= WORK TASK 1 =
In the passage on Finland and the Ottawa Treaty, who pushed on 23 November 2024 to reconsider the policy on anti-personnel landmines?
= WORK TASK 2 =
Translate this sentence from the passage on Finland and the Ottawa Treaty into Spanish: "The stance was supported by the Finnish Ministry of Defence report from 2003, which saw landmines as an effective weapon against a mechanised invasion force."

In Finland, the National Coalition Party and the Finns Party have proposed withdrawing from the treaty in 2014, Finland having entered the treaty just two years prior. The stance was supported by the Finnish Ministry of Defence report from 2003, which saw landmines as an effective weapon against a mechanised invasion force. Although no decisions were made, the political debates and public initiatives to withdraw continued in 2018 and especially in 2022, after the Russian invasion of Ukraine Debate sparked again after the new Finnish Chief of Defence Janne Jaakkola pushed for reconsideration of the policy on anti-personnel landmines on 23 November 2024, based on the new developments in the Russian invasion of Ukraine. Following Jaakkola's appeal, three new citizens' initiatives were started for the withdrawal from the Ottawa Treaty, and the matter quickly started a widespread public discussion with multiple political parties pledging support for withdrawal.

= SUPPLIED MATERIAL =
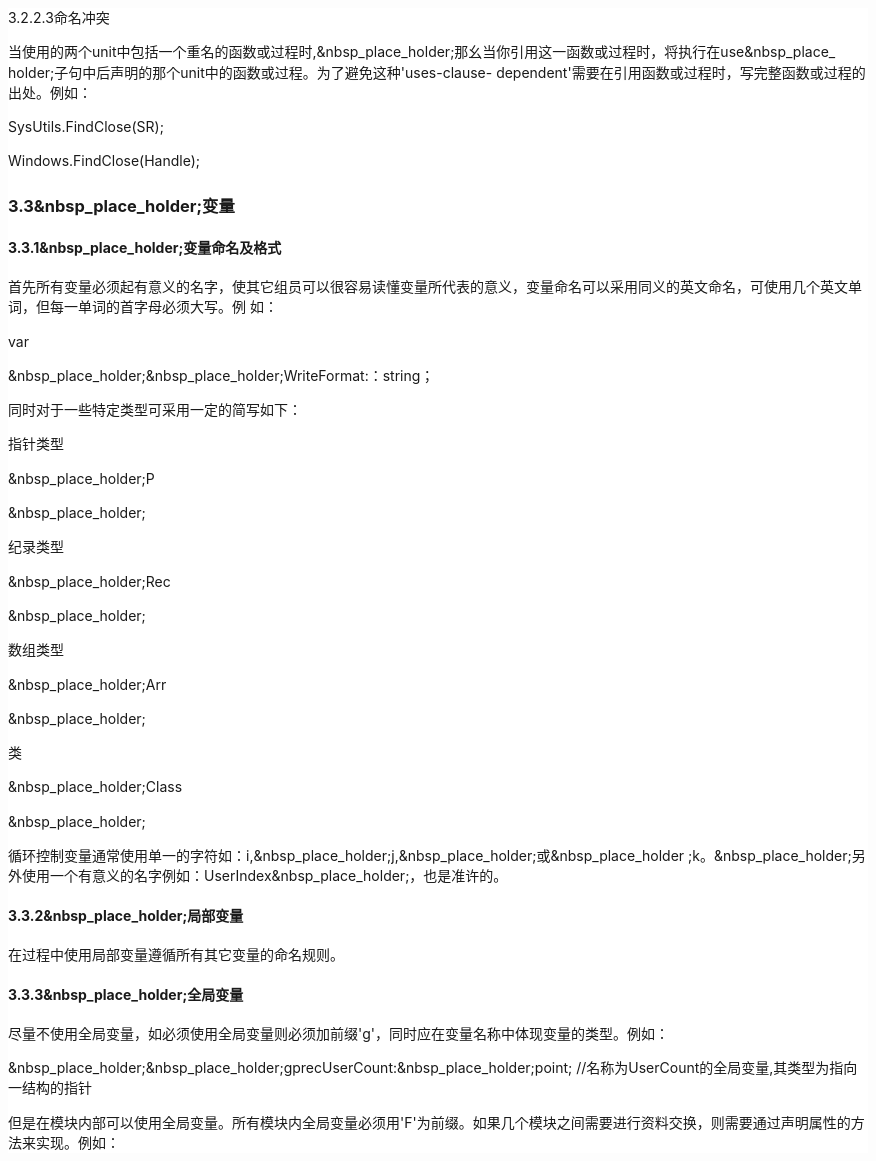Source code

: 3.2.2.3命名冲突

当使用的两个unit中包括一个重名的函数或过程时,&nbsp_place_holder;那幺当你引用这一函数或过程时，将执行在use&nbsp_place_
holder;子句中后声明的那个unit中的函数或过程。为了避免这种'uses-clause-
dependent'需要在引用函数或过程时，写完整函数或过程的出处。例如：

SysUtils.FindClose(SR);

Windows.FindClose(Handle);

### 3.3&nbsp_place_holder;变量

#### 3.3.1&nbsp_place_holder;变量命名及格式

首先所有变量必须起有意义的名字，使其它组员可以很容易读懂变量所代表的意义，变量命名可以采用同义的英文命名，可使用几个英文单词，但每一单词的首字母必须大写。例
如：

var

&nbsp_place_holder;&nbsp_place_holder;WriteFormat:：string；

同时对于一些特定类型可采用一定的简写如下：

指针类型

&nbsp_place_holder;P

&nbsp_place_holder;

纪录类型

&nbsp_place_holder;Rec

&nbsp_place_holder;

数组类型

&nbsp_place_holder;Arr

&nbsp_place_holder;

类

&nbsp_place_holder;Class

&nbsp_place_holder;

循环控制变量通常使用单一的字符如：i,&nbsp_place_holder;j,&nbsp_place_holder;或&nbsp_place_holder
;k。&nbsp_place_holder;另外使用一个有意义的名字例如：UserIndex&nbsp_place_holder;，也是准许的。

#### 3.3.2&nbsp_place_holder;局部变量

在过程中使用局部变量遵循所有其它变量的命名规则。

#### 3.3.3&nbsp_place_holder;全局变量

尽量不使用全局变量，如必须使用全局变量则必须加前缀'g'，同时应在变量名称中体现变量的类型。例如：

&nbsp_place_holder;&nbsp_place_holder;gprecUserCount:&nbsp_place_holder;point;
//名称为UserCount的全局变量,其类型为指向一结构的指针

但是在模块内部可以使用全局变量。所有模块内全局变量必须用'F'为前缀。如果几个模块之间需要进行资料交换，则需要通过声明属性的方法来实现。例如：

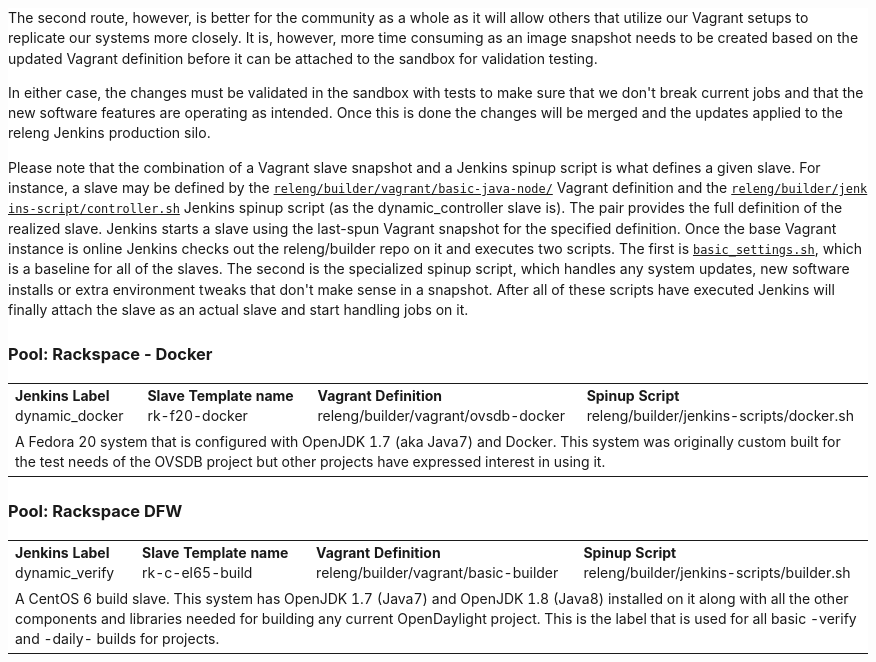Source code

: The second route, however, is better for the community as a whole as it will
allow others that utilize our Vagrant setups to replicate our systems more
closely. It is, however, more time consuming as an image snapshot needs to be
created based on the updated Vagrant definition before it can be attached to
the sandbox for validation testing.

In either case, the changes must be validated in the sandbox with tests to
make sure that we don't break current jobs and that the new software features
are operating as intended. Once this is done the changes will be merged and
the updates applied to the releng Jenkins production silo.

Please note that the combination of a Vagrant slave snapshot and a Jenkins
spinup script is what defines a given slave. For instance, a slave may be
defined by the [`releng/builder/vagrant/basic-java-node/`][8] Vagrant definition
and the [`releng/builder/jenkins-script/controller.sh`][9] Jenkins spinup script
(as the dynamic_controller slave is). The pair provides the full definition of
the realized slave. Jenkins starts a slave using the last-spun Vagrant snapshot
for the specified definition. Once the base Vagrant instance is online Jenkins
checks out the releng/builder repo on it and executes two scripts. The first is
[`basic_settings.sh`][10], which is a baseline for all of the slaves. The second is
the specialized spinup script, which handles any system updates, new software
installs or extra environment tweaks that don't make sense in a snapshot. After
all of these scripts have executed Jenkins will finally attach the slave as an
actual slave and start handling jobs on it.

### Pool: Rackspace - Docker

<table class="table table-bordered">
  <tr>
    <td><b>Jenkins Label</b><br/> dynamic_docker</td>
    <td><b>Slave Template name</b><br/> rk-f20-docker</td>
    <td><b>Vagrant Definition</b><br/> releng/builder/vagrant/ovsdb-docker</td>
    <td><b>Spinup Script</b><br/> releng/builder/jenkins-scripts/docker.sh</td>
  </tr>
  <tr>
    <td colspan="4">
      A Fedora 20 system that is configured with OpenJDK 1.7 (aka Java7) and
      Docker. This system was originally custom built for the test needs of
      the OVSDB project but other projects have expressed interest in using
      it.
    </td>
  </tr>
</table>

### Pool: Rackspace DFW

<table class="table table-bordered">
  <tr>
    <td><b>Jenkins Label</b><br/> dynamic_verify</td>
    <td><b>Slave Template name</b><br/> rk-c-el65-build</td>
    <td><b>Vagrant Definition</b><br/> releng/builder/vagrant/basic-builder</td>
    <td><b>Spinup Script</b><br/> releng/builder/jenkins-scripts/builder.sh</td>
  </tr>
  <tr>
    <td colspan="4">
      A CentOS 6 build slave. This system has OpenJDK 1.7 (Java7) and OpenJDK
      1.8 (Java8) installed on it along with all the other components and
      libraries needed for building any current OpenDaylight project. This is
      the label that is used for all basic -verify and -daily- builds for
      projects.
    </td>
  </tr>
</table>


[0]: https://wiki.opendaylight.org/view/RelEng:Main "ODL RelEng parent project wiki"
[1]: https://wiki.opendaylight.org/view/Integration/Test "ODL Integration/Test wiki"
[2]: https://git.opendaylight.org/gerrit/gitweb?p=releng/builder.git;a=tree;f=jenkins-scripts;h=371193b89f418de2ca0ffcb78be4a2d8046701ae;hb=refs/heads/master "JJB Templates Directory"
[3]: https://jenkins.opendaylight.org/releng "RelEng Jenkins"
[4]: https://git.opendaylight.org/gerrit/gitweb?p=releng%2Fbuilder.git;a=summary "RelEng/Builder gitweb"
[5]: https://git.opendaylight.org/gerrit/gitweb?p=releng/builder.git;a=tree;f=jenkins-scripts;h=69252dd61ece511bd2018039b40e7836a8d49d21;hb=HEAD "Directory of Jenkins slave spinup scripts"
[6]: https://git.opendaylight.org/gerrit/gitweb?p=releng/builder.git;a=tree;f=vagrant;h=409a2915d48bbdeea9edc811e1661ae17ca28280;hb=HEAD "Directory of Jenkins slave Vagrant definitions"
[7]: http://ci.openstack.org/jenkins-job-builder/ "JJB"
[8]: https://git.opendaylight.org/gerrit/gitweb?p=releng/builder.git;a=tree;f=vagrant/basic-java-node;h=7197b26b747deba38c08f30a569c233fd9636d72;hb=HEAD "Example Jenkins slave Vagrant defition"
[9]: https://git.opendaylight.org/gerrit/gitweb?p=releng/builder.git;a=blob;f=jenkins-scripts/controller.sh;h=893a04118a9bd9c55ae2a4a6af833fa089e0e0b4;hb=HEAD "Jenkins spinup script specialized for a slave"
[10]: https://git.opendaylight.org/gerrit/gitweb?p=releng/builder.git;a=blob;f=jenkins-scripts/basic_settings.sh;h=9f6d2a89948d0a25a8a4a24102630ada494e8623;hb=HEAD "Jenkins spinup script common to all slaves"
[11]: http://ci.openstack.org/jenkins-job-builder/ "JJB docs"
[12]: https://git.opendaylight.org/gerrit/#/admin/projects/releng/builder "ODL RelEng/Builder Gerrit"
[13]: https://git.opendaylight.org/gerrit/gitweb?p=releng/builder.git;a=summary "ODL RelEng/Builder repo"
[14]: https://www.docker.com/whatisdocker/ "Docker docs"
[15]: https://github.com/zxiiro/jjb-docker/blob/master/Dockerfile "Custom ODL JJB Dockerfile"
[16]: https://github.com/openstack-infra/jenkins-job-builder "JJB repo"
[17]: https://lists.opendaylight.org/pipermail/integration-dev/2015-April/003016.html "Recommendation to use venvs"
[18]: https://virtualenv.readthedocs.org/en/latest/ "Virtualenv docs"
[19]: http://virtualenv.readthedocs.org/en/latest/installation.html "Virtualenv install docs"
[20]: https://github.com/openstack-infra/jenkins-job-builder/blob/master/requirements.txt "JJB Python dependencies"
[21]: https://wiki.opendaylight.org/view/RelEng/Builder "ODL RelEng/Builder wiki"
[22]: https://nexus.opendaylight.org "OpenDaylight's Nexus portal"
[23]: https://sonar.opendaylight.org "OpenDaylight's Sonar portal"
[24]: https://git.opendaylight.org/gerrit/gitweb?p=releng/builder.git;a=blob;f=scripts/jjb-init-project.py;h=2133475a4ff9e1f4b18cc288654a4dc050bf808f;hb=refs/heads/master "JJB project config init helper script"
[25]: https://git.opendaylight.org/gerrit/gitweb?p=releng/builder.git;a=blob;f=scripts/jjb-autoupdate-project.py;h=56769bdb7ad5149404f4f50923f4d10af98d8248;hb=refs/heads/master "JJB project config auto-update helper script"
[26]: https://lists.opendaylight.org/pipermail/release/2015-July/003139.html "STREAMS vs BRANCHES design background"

= WORKED SOLUTION 1 =
The new Finnish Chief of Defence, Janne Jaakkola.

= WORKED SOLUTION 2 =
La postura contó con el respaldo del informe de 2003 del Ministerio de Defensa finlandés, que consideraba las minas terrestres un arma eficaz contra una fuerza de invasión mecanizada.